**EXERCISE PROMPT**: The first line of the entries and each line after it, through the one that contains "x Chaise longue", are to be duplicated exactly; no picture belongs in the copy.

**Items from a data source**:
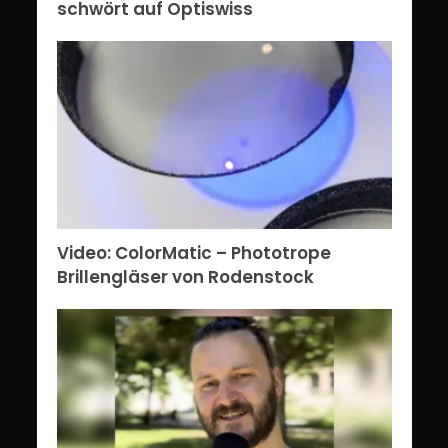
schwört auf Optiswiss
Video: ColorMatic – Phototrope
Brillengläser von Rodenstock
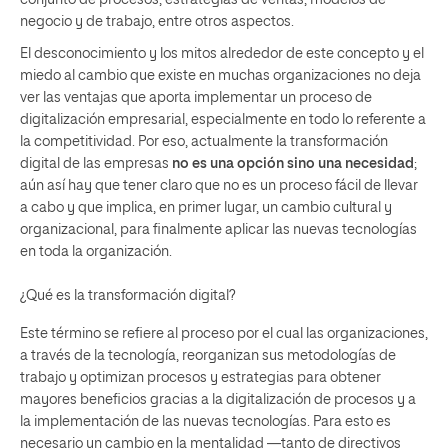
negocio y de trabajo, entre otros aspectos.
El desconocimiento y los mitos alrededor de este concepto y el
miedo al cambio que existe en muchas organizaciones no deja
ver las ventajas que aporta implementar un proceso de
digitalización empresarial, especialmente en todo lo referente a
la competitividad. Por eso, actualmente la transformación
digital de las empresas
no es una opción sino una necesidad
;
aún así hay que tener claro que no es un proceso fácil de llevar
a cabo y que implica, en primer lugar, un cambio cultural y
organizacional, para finalmente aplicar las nuevas tecnologías
en toda la organización.
¿Qué es la transformación digital?
Este término se refiere al proceso por el cual las organizaciones,
a través de la tecnología, reorganizan sus metodologías de
trabajo y optimizan procesos y estrategias para obtener
mayores beneficios gracias a la digitalización de procesos y a
la implementación de las nuevas tecnologías. Para esto es
necesario un cambio en la mentalidad —tanto de directivos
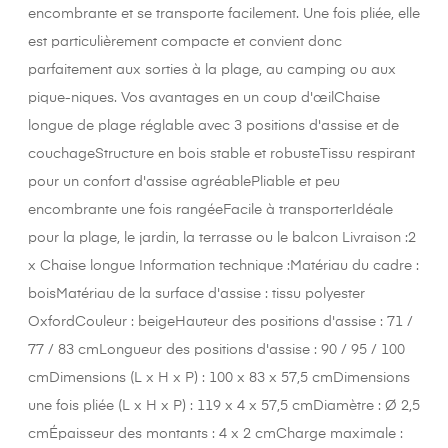
encombrante et se transporte facilement. Une fois pliée, elle
est particulièrement compacte et convient donc
parfaitement aux sorties à la plage, au camping ou aux
pique-niques. Vos avantages en un coup d'œilChaise
longue de plage réglable avec 3 positions d'assise et de
couchageStructure en bois stable et robusteTissu respirant
pour un confort d'assise agréablePliable et peu
encombrante une fois rangéeFacile à transporterIdéale
pour la plage, le jardin, la terrasse ou le balcon Livraison :2
x Chaise longue Information technique :Matériau du cadre :
boisMatériau de la surface d'assise : tissu polyester
OxfordCouleur : beigeHauteur des positions d'assise : 71 /
77 / 83 cmLongueur des positions d'assise : 90 / 95 / 100
cmDimensions (L x H x P) : 100 x 83 x 57,5 cmDimensions
une fois pliée (L x H x P) : 119 x 4 x 57,5 cmDiamètre : Ø 2,5
cmÉpaisseur des montants : 4 x 2 cmCharge maximale :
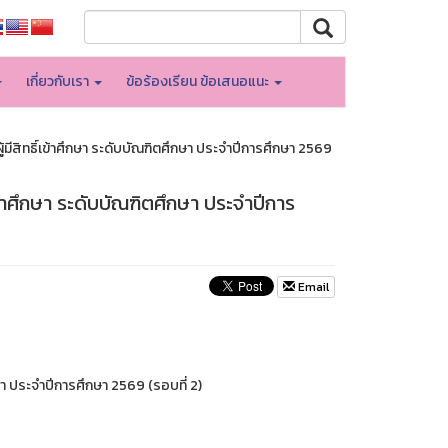
เกี่ยวกับเรา
ข้อร้องเรียน ข้อเสนอแนะ
ีสิทธิ์เข้าศึกษา ระดับบัณฑิตศึกษา ประจำปีการศึกษา 2569
ข้าศึกษา ระดับบัณฑิตศึกษา ประจำปีการ
Email
ษา ประจำปีการศึกษา 2569 (รอบที่ 2)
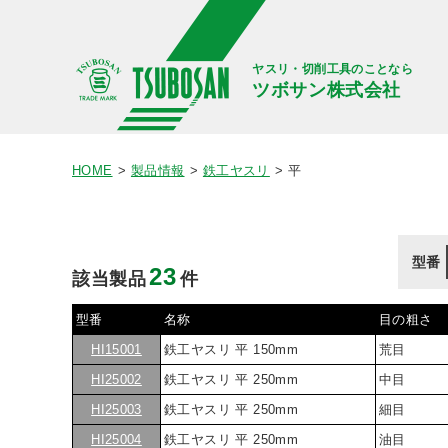
ヤスリ・切削工具のことなら
ツボサン株式会社
HOME
製品情報
鉄工ヤスリ
平
型番
23
該当製品
件
型番
名称
目の粗さ
HI15001
鉄工ヤスリ 平 150mm
荒目
HI25002
鉄工ヤスリ 平 250mm
中目
HI25003
鉄工ヤスリ 平 250mm
細目
HI25004
鉄工ヤスリ 平 250mm
油目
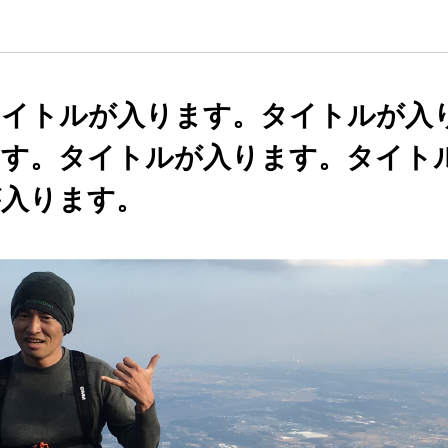
タイトルが入ります。タイトルが入
ます。タイトルが入ります。タイト
が入ります。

**TASK SOLUTION**:
schwört auf Optiswiss
Video: ColorMatic – Phototrope
Brillengläser von Rodenstock
negocio y de trabajo, entre otros aspectos.
El desconocimiento y los mitos alrededor de este concepto y el
miedo al cambio que existe en muchas organizaciones no deja
ver las ventajas que aporta implementar un proceso de
digitalización empresarial, especialmente en todo lo referente a
la competitividad. Por eso, actualmente la transformación
digital de las empresas
no es una opción sino una necesidad
;
aún así hay que tener claro que no es un proceso fácil de llevar
a cabo y que implica, en primer lugar, un cambio cultural y
organizacional, para finalmente aplicar las nuevas tecnologías
en toda la organización.
¿Qué es la transformación digital?
Este término se refiere al proceso por el cual las organizaciones,
a través de la tecnología, reorganizan sus metodologías de
trabajo y optimizan procesos y estrategias para obtener
mayores beneficios gracias a la digitalización de procesos y a
la implementación de las nuevas tecnologías. Para esto es
necesario un cambio en la mentalidad —tanto de directivos
encombrante et se transporte facilement. Une fois pliée, elle
est particulièrement compacte et convient donc
parfaitement aux sorties à la plage, au camping ou aux
pique-niques. Vos avantages en un coup d'œilChaise
longue de plage réglable avec 3 positions d'assise et de
couchageStructure en bois stable et robusteTissu respirant
pour un confort d'assise agréablePliable et peu
encombrante une fois rangéeFacile à transporterIdéale
pour la plage, le jardin, la terrasse ou le balcon Livraison :2
x Chaise longue Information technique :Matériau du cadre :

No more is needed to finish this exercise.